I believe in meditation - it's a good tool to centre yourself, but unfortunately, I'm too lazy to do it. It's very hard work, and I prefer to watch 'Nothing To Declare' on TV!
~ Helen Mirren
I've taken some time away to withdraw look inward (and outward) and take stock of life in general the last few days (while struggling with a nasty eye infection). Sometimes we need to step back and assess stuff without getting bogged down with the myriad distractions that we are bombarded with in general life.
Helen Mirren is at least honest...I love her candor but it made me think about how I also get caught up in the general stuff that is not tangible in the here and now. Don't get me wrong, I love "Nothing to Declare" too from a psychological perspective because it's actually crazy when you see how the human mind works to deceive border patrol agencies by masking nefarious stuff or just flat out lying when they should be declaring things. Does it come down to risk vs reward?
I recently wrote a post on how I feel about AI content and how I see AI potentially over-riding human aversity to danger. There have been some interesting developments in the last few weeks on that front. It got me thinking a lot about what humanity really is, why is it valuable?
To be honest, I don't have the answers because it comes down to the question "what is human life worth" and that's just too philosophical to get into right now especially with the current state of the world.

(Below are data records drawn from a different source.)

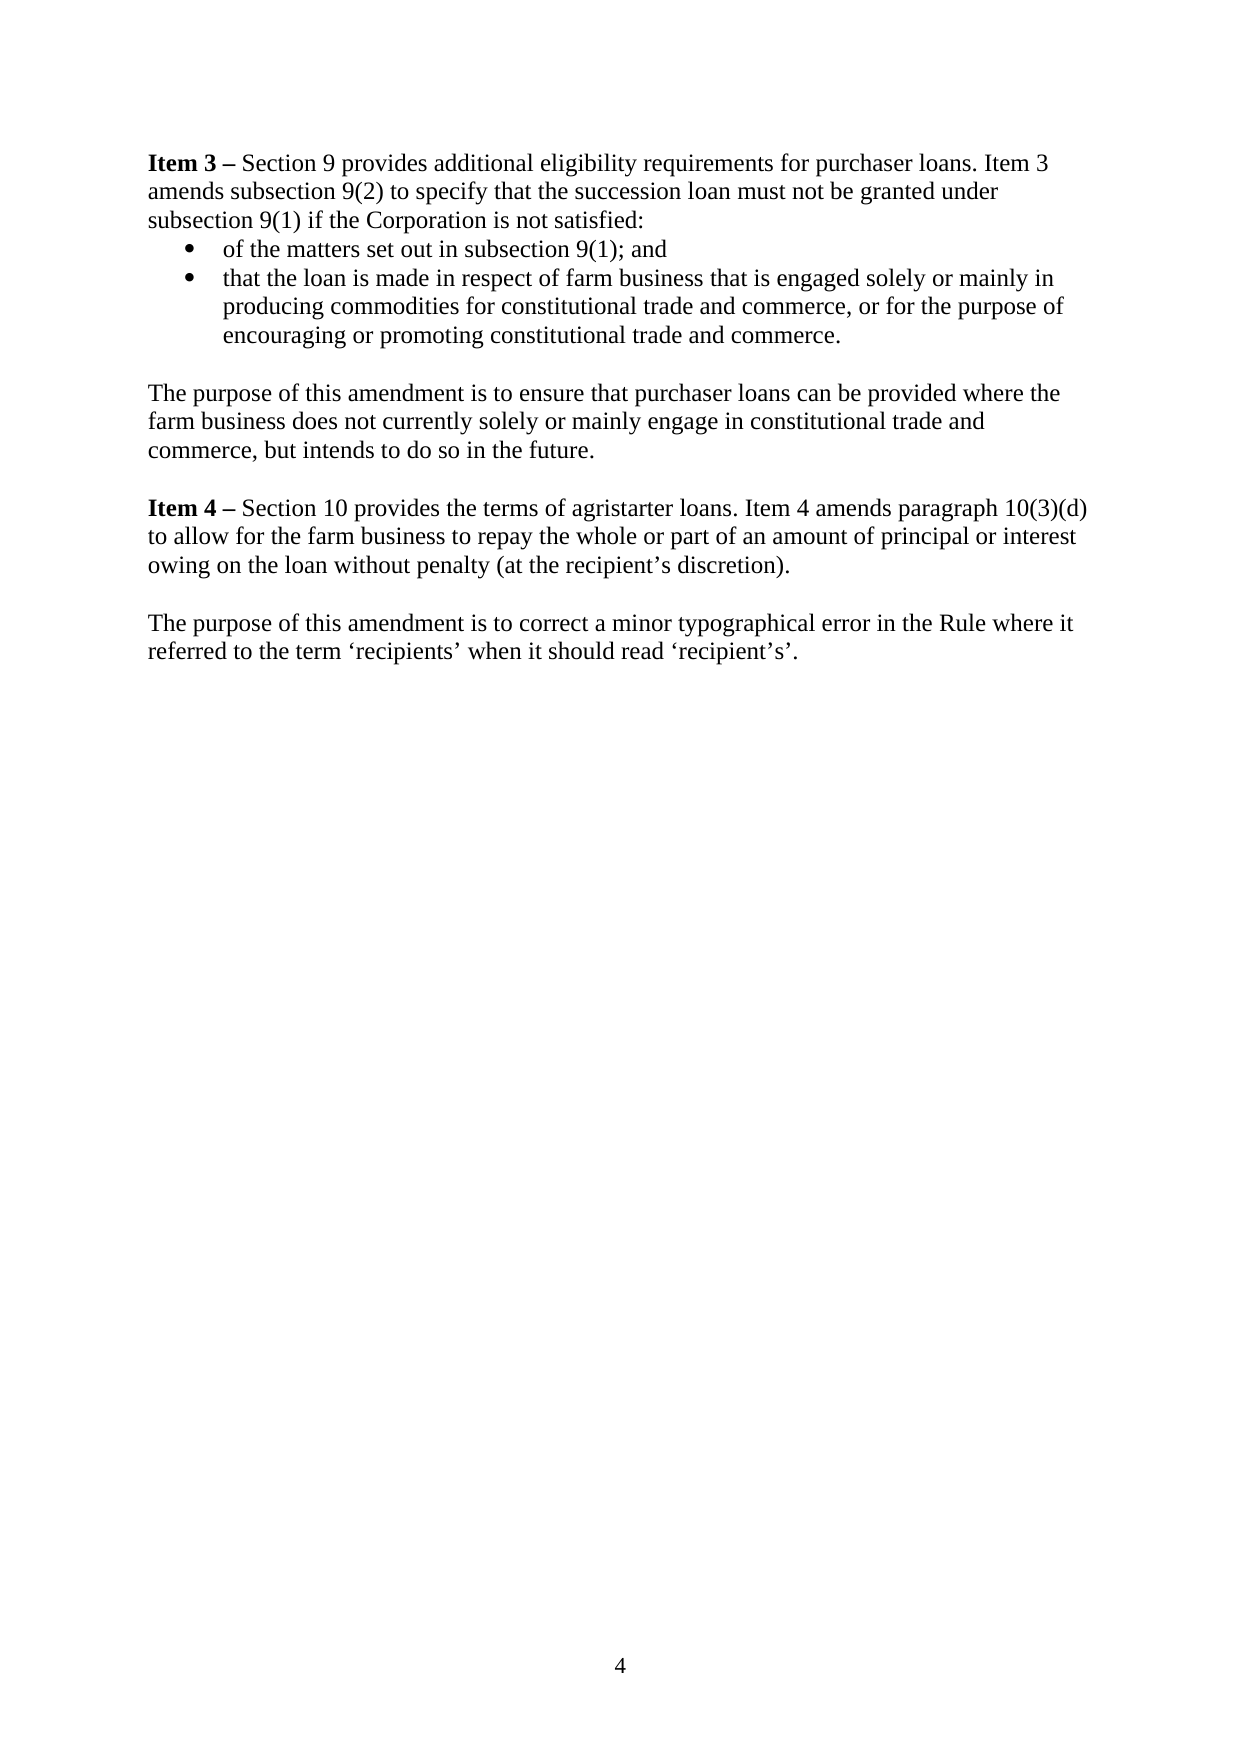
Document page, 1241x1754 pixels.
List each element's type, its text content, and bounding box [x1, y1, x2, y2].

text Item 4 – Section 10 provides the terms of agristarter loans. Item 4 amends paragraph 10(3)(d) to allow for the farm business to repay the whole or part of an amount of principal or interest owing on the loan without penalty (at the recipient’s discretion). [148, 493, 1092, 579]
list that the loan is made in respect of farm business that is engaged solely or mainly in producing commodities for constitutional trade and commerce, or for the purpose of encouraging or promoting constitutional trade and commerce. [185, 263, 1092, 349]
text Item 3 – Section 9 provides additional eligibility requirements for purchaser loans. Item 3 amends subsection 9(2) to specify that the succession loan must not be granted under subsection 9(1) if the Corporation is not satisfied: [148, 148, 1092, 234]
text The purpose of this amendment is to ensure that purchaser loans can be provided where the farm business does not currently solely or mainly engage in constitutional trade and commerce, but intends to do so in the future. [148, 378, 1092, 464]
text The purpose of this amendment is to correct a minor typographical error in the Rule where it referred to the term ‘recipients’ when it should read ‘recipient’s’. [148, 608, 1092, 665]
list of the matters set out in subsection 9(1); and [185, 234, 1092, 263]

It's very much subjective. But life is subjective. We each experience our life paths completely separately and in unique ways because your path and my path are not comparable due to our differences. I had to give myself a little pep talk because I often subjectify things that aren't even mine to take responsibility for.
The image above is of a coconut that I caved agreed to purchasing for my niece after her plaintive pleas and explanation that she wanted to drink coconut milk out of a real coconut. We bought it and after messing around with a sharpie for a while, we smashed it open...only to find that it was empty (and rather gross inside to be honest).
My niece experienced a flood of different emotions that I tried my hardest to quell with reassurance and explanations; to no avail. I apologised to her countless times but her wrath at the situation didn't spare me. I am very bad at choosing coconuts. Of course the anger she felt rose from the disappointment she experienced and she needed an outlet for it which I totally understand, but what I didn't realise at the time was how much I internalised it and took it personally. She's an important person in my life and it hurt. I put it aside while my focus was on trying to help her to balance her emotions and work through them. I'd work through my own later. She and I worked through it and she calmed down. We made a pact to find a better coconut at a later time. I had some homework: how to identify a good coconut.
It hit me later that I had to acknowledge that I felt like I had failed her - by choosing the wrong coconut. How ridiculous?! But it's a perfect example of how subjectivity and vulnerability work. We attach meaning to those who are important to us and have connection with. Obviously it was my sensitivities (and inferiority complex) that were playing up at the time, but this kind of thing happens frequently in the world and leads to all sorts of issues and also breakthroughs. Our ability to be vulnerable is our biggest strength and also our biggest weakness which is often exploited by governments, corporations, people we know and so on. It's also where we draw our most courage and determination from. I think that it is something that has been so warped by society that people have forgotten that it's a driving factor of our survival as a species.
Being authentically yourself has never been more difficult in today's world because society in general has lost so many of the core fundamental values that were originally what our society was based on. It's all become a bit warped.
So while I have been musing about all these issues, I've also questioned whether I need to adjust how I interpret this kind of coconut debacle and see it through a more objective lens? Do I balance that with acknowledgements of my own failure and the fact that I'm not going to get things right all the time?
How about you? Do you internalise things that your family and friends say? How have you dealt with it in the past and what have you learned from it?